**TASK OBJECTIVE**
Report how many lines of the following entries include the string "Nazwa"; respond with the number alone.

**EXTRACTED DATA**

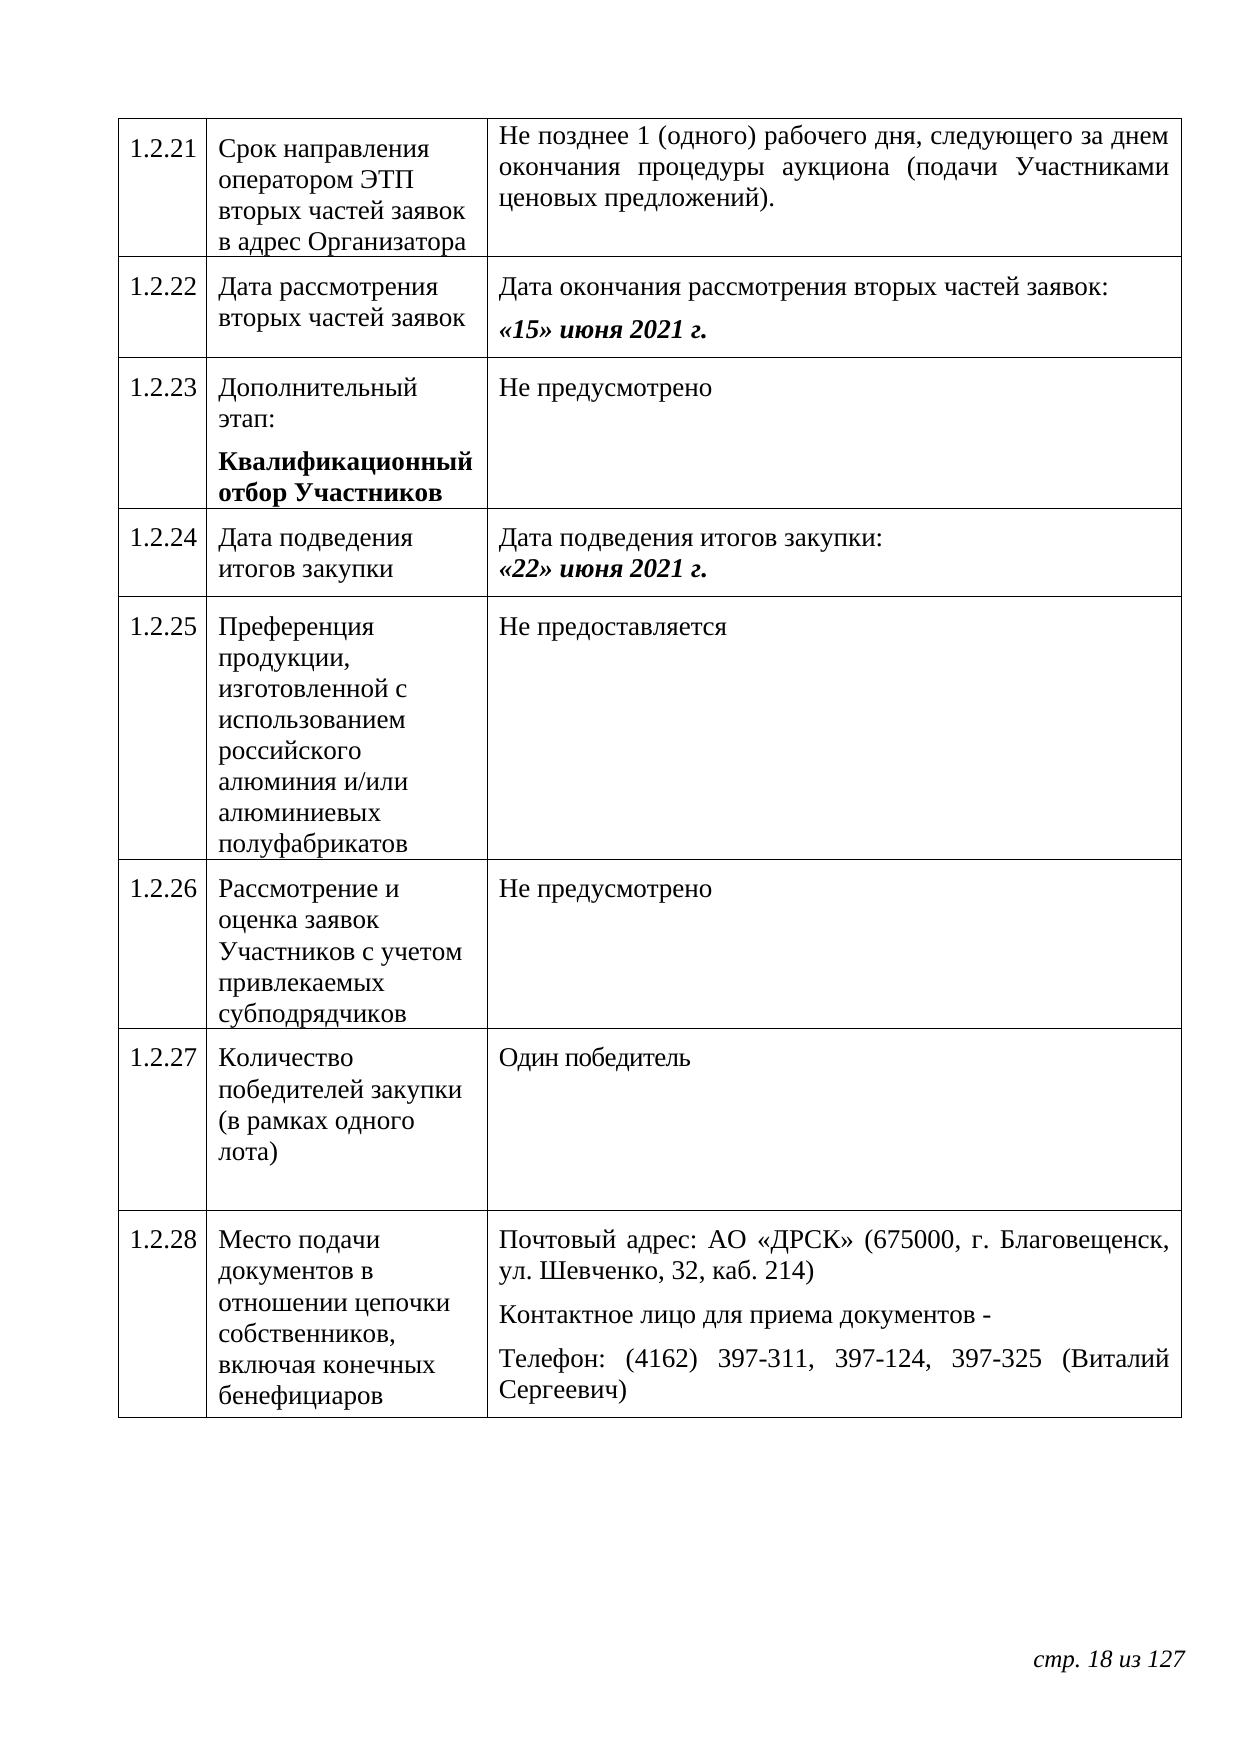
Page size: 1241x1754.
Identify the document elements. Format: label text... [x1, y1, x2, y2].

table_cell Почтовый адрес: АО «ДРСК» (675000, г. Благовещенск, ул. Шевченко, 32, каб. 214) Контактное лицо для приема документов - Телефон: (4162) 397-311, 397-124, 397-325 (Виталий Сергеевич) [488, 1211, 1181, 1417]
table_cell Срок направления оператором ЭТП вторых частей заявок в адрес Организатора [207, 119, 487, 256]
table_cell [119, 119, 206, 256]
table_cell Один победитель [488, 1029, 1181, 1210]
table_cell Рассмотрение и оценка заявок Участников с учетом привлекаемых субподрядчиков [207, 860, 487, 1028]
table_cell Не позднее 1 (одного) рабочего дня, следующего за днем окончания процедуры аукциона (подачи Участниками ценовых предложений). [488, 119, 1181, 256]
table_cell [119, 1211, 206, 1417]
table_cell Не предусмотрено [488, 860, 1181, 1028]
table_cell Дата рассмотрения вторых частей заявок [207, 257, 487, 357]
table_cell Преференция продукции, изготовленной с использованием российского алюминия и/или алюминиевых полуфабрикатов [207, 597, 487, 859]
table_cell Дополнительный этап: Квалификационный отбор Участников [207, 358, 487, 508]
table_cell Дата подведения итогов закупки [207, 509, 487, 596]
table_cell [119, 597, 206, 859]
table_cell Не предусмотрено [488, 358, 1181, 508]
table_cell [119, 358, 206, 508]
table_cell Не предоставляется [488, 597, 1181, 859]
table_cell Место подачи документов в отношении цепочки собственников, включая конечных бенефициаров [207, 1211, 487, 1417]
table_cell [119, 257, 206, 357]
table_cell [119, 509, 206, 596]
table_cell Дата окончания рассмотрения вторых частей заявок: «15» июня 2021 г. [488, 257, 1181, 357]
table_cell [119, 860, 206, 1028]
table_cell [119, 1029, 206, 1210]
table_cell Количество победителей закупки (в рамках одного лота) [207, 1029, 487, 1210]
table_cell Дата подведения итогов закупки: «22» июня 2021 г. [488, 509, 1181, 596]
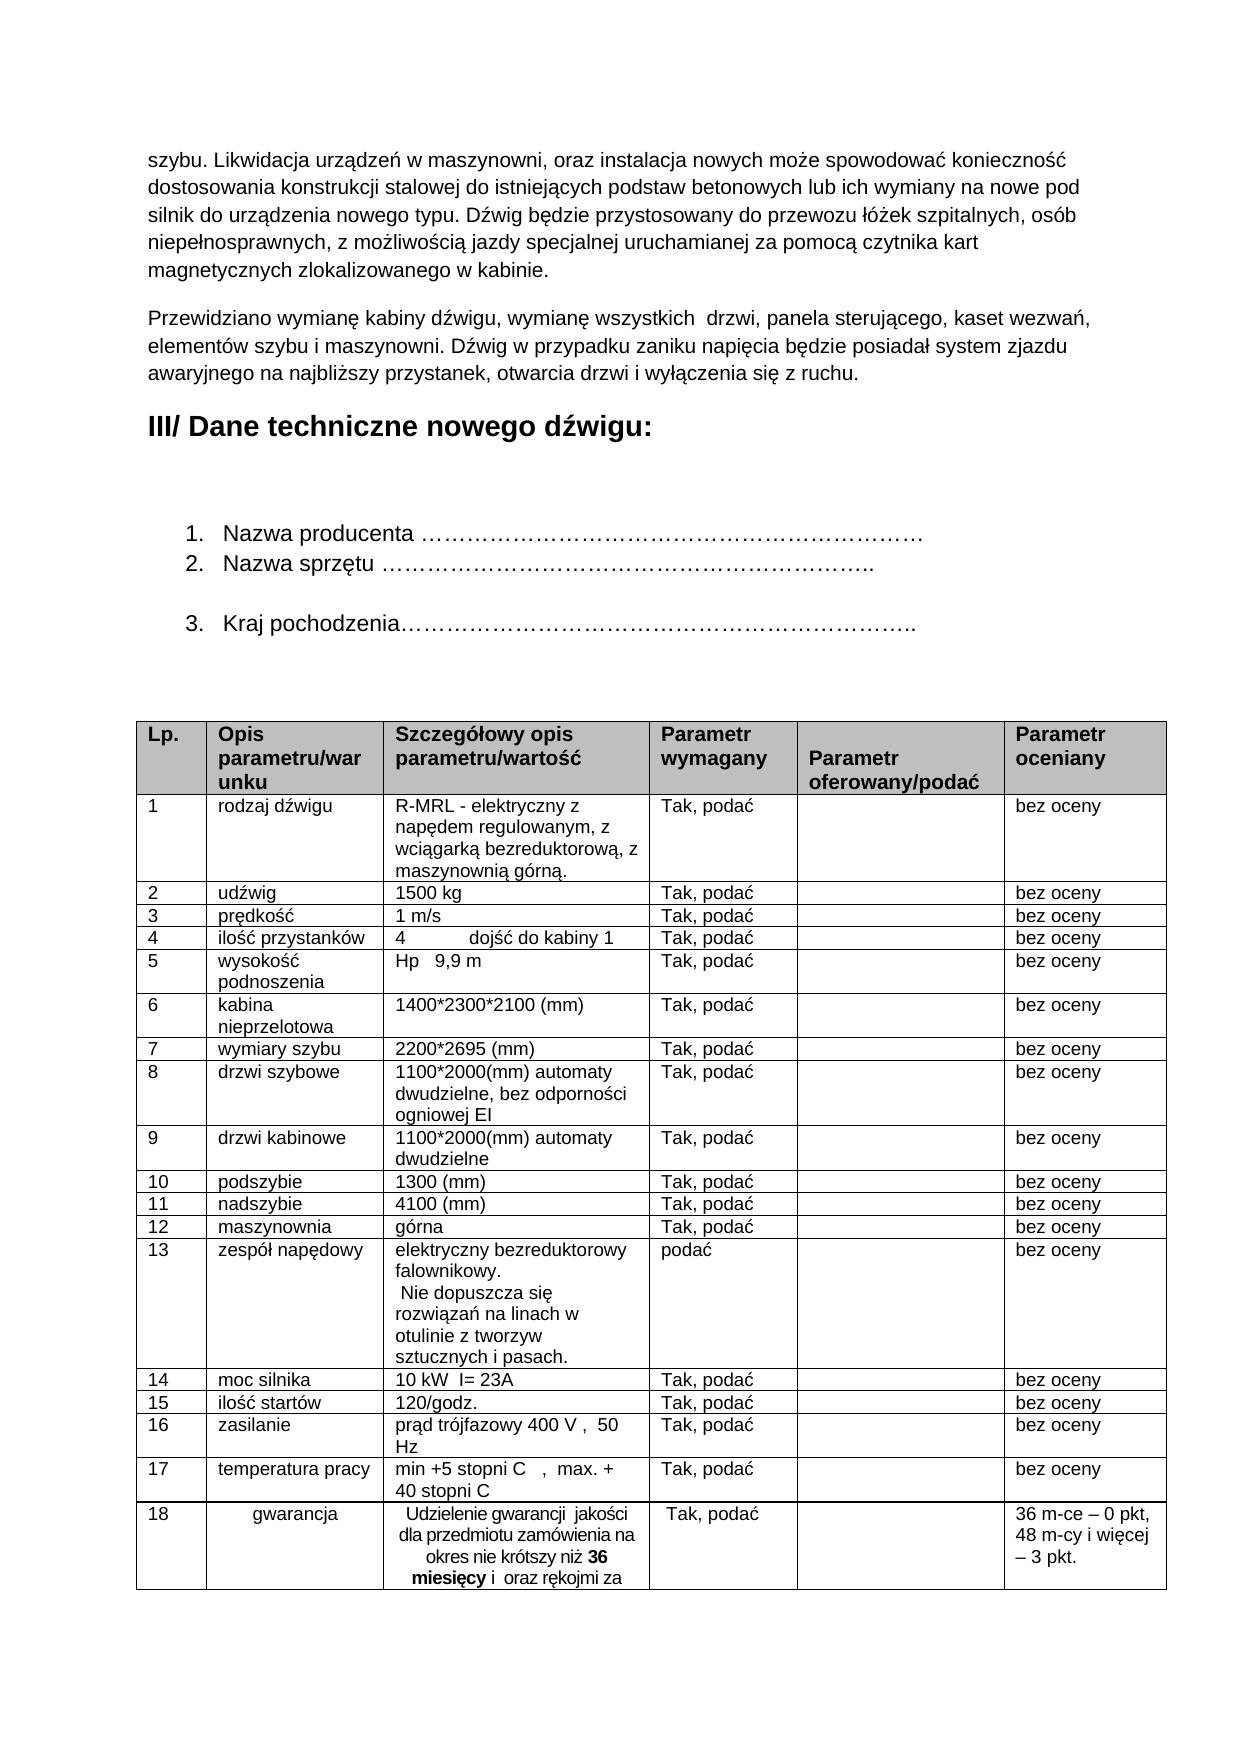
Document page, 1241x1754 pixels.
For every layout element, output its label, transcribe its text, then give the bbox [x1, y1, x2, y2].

table_cell Tak, podać [650, 950, 797, 993]
table_cell Tak, podać [650, 1458, 797, 1501]
table_cell 3 [137, 905, 206, 926]
table_cell 1 [137, 795, 206, 881]
table_cell 10 kW I= 23A [384, 1369, 649, 1390]
table_cell temperatura pracy [207, 1458, 383, 1501]
table_cell 6 [137, 994, 206, 1037]
table_cell 15 [137, 1391, 206, 1413]
table_cell drzwi kabinowe [207, 1126, 383, 1169]
table_cell kabina nieprzelotowa [207, 994, 383, 1037]
table_cell wysokość podnoszenia [207, 950, 383, 993]
table_cell [798, 927, 1004, 949]
table_cell Hp 9,9 m [384, 950, 649, 993]
table_cell 8 [137, 1061, 206, 1125]
table_cell 5 [137, 950, 206, 993]
table_cell moc silnika [207, 1369, 383, 1390]
table_cell [798, 795, 1004, 881]
table_cell ilość startów [207, 1391, 383, 1413]
table_cell bez oceny [1005, 1038, 1166, 1060]
table_cell Tak, podać [650, 1061, 797, 1125]
table_cell Tak, podać [650, 882, 797, 903]
table_cell [798, 1126, 1004, 1169]
table_cell Tak, podać [650, 927, 797, 949]
table_cell [798, 1503, 1004, 1589]
table_cell bez oceny [1005, 1193, 1166, 1215]
table_cell elektryczny bezreduktorowy falownikowy. Nie dopuszcza się rozwiązań na linach w otulinie z tworzyw sztucznych i pasach. [384, 1239, 649, 1368]
table_cell 9 [137, 1126, 206, 1169]
table_cell [798, 882, 1004, 903]
table_cell bez oceny [1005, 1061, 1166, 1125]
table_cell zasilanie [207, 1414, 383, 1457]
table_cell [1005, 1503, 1166, 1589]
table_cell Tak, podać [650, 1391, 797, 1413]
table_cell 16 [137, 1414, 206, 1457]
table_cell prąd trójfazowy 400 V , 50 Hz [384, 1414, 649, 1457]
table_cell bez oceny [1005, 1126, 1166, 1169]
table_cell górna [384, 1216, 649, 1237]
table_cell 18 [137, 1503, 206, 1589]
table_cell podać [650, 1239, 797, 1368]
table_cell 14 [137, 1369, 206, 1390]
table_cell 1400*2300*2100 (mm) [384, 994, 649, 1037]
table_cell 4100 (mm) [384, 1193, 649, 1215]
table_cell ilość przystanków [207, 927, 383, 949]
table_header Parametr oceniany [1005, 722, 1166, 794]
table_cell 11 [137, 1193, 206, 1215]
list Kraj pochodzenia………………………………………………………….. [185, 610, 1093, 637]
table_cell 4 dojść do kabiny 1 [384, 927, 649, 949]
text Przewidziano wymianę kabiny dźwigu, wymianę wszystkich drzwi, panela sterującego, kaset wezwań, elementów szybu i maszynowni. Dźwig w przypadku zaniku napięcia będzie posiadał system zjazdu awaryjnego na najbliższy przystanek, otwarcia drzwi i wyłączenia się z ruchu. [148, 306, 1093, 385]
table_cell 1100*2000(mm) automaty dwudzielne, bez odporności ogniowej EI [384, 1061, 649, 1125]
table_cell 1500 kg [384, 882, 649, 903]
table_cell Tak, podać [650, 905, 797, 926]
table_cell 12 [137, 1216, 206, 1237]
table_header Szczegółowy opis parametru/wartość [384, 722, 649, 794]
table_cell [798, 1216, 1004, 1237]
table_header Parametr wymagany [650, 722, 797, 794]
table_cell 10 [137, 1171, 206, 1192]
table_cell [798, 1239, 1004, 1368]
table_cell Tak, podać [650, 1193, 797, 1215]
table_cell 2 [137, 882, 206, 903]
table_cell podszybie [207, 1171, 383, 1192]
table_cell [798, 1061, 1004, 1125]
table_cell Tak, podać [650, 1414, 797, 1457]
table_cell Tak, podać [650, 795, 797, 881]
table_cell Tak, podać [650, 1171, 797, 1192]
table_cell bez oceny [1005, 882, 1166, 903]
table_cell Tak, podać [650, 1369, 797, 1390]
table_cell zespół napędowy [207, 1239, 383, 1368]
table_cell Tak, podać [650, 1503, 797, 1589]
text III/ Dane techniczne nowego dźwigu: [148, 409, 1093, 443]
table_cell 120/godz. [384, 1391, 649, 1413]
table_cell 2200*2695 (mm) [384, 1038, 649, 1060]
table_cell min +5 stopni C , max. + 40 stopni C [384, 1458, 649, 1501]
table_cell maszynownia [207, 1216, 383, 1237]
table_cell bez oceny [1005, 1391, 1166, 1413]
table_cell bez oceny [1005, 1171, 1166, 1192]
table_cell rodzaj dźwigu [207, 795, 383, 881]
table_cell [798, 905, 1004, 926]
table_cell Tak, podać [650, 994, 797, 1037]
table_header Parametr oferowany/podać [798, 722, 1004, 794]
table_cell bez oceny [1005, 927, 1166, 949]
table_cell bez oceny [1005, 994, 1166, 1037]
table_cell Tak, podać [650, 1126, 797, 1169]
list Nazwa producenta ………………………………………………………… [185, 520, 1093, 546]
table_cell [798, 994, 1004, 1037]
table_cell bez oceny [1005, 1414, 1166, 1457]
table_cell prędkość [207, 905, 383, 926]
table_header Opis parametru/warunku [207, 722, 383, 794]
table_cell nadszybie [207, 1193, 383, 1215]
table_cell bez oceny [1005, 905, 1166, 926]
table_cell 4 [137, 927, 206, 949]
table_cell [798, 1193, 1004, 1215]
table_cell [798, 1038, 1004, 1060]
table_header Lp. [137, 722, 206, 794]
table_cell [798, 1171, 1004, 1192]
table_cell bez oceny [1005, 1239, 1166, 1368]
table_cell 1300 (mm) [384, 1171, 649, 1192]
table_cell Tak, podać [650, 1216, 797, 1237]
table_cell bez oceny [1005, 1216, 1166, 1237]
table_cell wymiary szybu [207, 1038, 383, 1060]
table_cell bez oceny [1005, 1458, 1166, 1501]
table_cell udźwig [207, 882, 383, 903]
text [148, 148, 1093, 282]
table_cell [798, 950, 1004, 993]
table_cell [798, 1458, 1004, 1501]
table_cell [798, 1414, 1004, 1457]
table_cell R-MRL - elektryczny z napędem regulowanym, z wciągarką bezreduktorową, z maszynownią górną. [384, 795, 649, 881]
table_cell bez oceny [1005, 795, 1166, 881]
table_cell 1100*2000(mm) automaty dwudzielne [384, 1126, 649, 1169]
table_cell 13 [137, 1239, 206, 1368]
table_cell bez oceny [1005, 1369, 1166, 1390]
table_cell drzwi szybowe [207, 1061, 383, 1125]
table_cell gwarancja [207, 1503, 383, 1589]
table_cell 1 m/s [384, 905, 649, 926]
table_cell 17 [137, 1458, 206, 1501]
table_cell Tak, podać [650, 1038, 797, 1060]
table_cell [798, 1391, 1004, 1413]
table_cell [798, 1369, 1004, 1390]
table_cell 7 [137, 1038, 206, 1060]
table_cell bez oceny [1005, 950, 1166, 993]
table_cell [384, 1503, 649, 1589]
list Nazwa sprzętu ……………………………………………………….. [185, 550, 1093, 576]
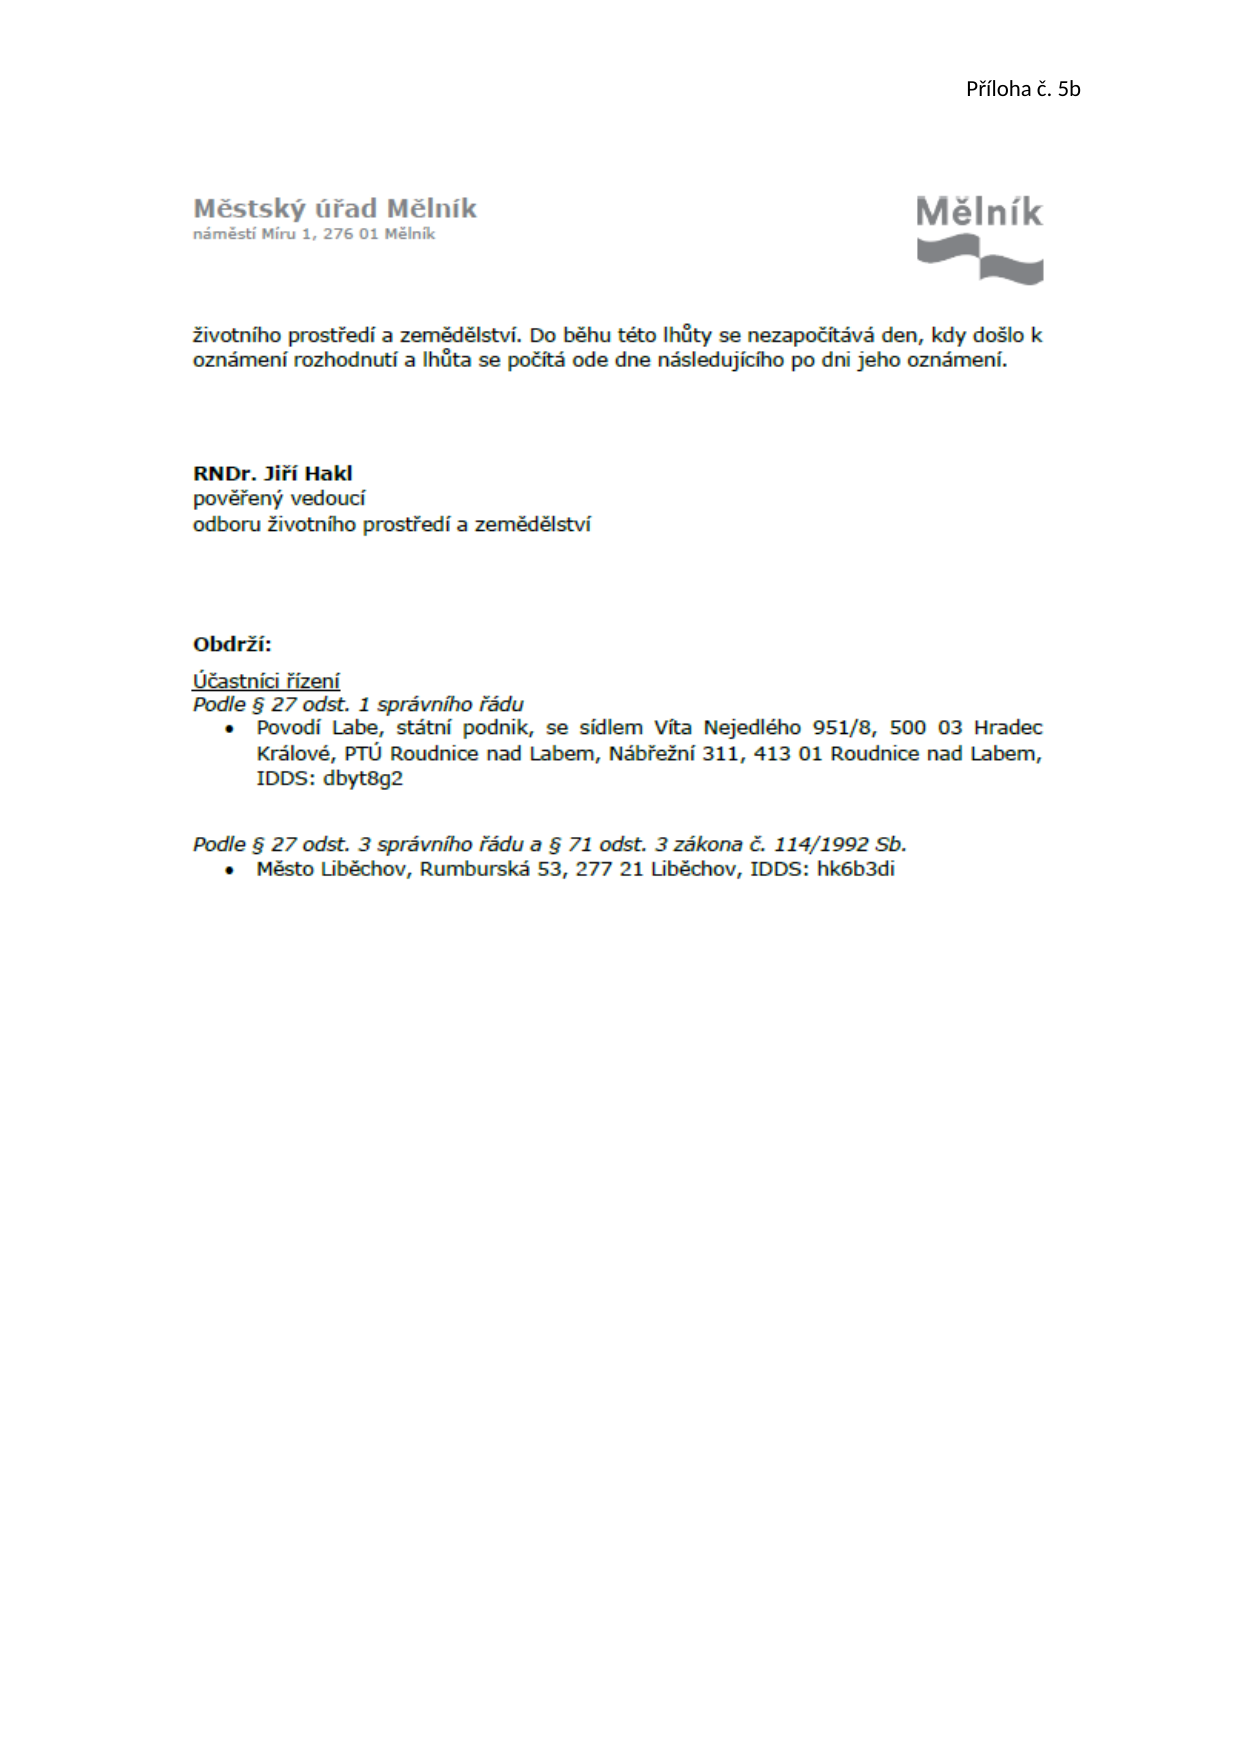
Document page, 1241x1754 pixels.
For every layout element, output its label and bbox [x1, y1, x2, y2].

picture [147, 147, 1093, 1319]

**ANSWER**
2